%%

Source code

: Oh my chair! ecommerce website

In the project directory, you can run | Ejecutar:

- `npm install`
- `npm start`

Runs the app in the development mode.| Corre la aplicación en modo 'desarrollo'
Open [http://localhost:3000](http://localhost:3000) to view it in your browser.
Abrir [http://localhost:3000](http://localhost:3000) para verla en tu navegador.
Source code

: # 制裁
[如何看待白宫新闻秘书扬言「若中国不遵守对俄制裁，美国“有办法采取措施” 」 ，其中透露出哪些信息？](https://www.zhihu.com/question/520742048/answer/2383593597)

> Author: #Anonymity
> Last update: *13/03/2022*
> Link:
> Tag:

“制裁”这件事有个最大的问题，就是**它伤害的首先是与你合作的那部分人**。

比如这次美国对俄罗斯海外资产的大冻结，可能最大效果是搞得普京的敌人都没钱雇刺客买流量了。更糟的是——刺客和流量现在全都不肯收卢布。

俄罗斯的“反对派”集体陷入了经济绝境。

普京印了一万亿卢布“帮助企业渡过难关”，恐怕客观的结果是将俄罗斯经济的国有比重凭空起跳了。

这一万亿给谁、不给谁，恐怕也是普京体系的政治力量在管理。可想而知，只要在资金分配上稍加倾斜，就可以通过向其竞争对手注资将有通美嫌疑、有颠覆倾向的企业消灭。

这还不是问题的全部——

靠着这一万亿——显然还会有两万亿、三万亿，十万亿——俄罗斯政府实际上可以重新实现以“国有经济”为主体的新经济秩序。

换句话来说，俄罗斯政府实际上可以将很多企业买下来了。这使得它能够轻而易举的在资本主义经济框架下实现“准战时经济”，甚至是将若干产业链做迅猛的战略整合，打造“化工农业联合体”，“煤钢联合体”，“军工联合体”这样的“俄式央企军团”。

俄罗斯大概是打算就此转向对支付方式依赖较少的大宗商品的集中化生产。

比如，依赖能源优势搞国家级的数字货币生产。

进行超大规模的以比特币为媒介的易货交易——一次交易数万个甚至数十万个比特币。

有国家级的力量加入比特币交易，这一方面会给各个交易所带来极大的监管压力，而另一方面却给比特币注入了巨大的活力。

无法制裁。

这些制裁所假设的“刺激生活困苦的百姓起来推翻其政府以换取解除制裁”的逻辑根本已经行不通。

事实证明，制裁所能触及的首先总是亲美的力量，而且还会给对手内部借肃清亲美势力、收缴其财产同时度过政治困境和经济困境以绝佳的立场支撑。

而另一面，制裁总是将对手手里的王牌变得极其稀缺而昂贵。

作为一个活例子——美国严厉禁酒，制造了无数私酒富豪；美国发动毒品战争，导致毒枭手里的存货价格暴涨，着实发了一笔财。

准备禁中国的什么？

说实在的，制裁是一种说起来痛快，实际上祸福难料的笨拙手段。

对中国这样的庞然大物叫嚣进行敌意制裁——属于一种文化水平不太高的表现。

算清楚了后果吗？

%%

What is the number of lines in the records that contain "localhost"? State that number alone.

Solution: 2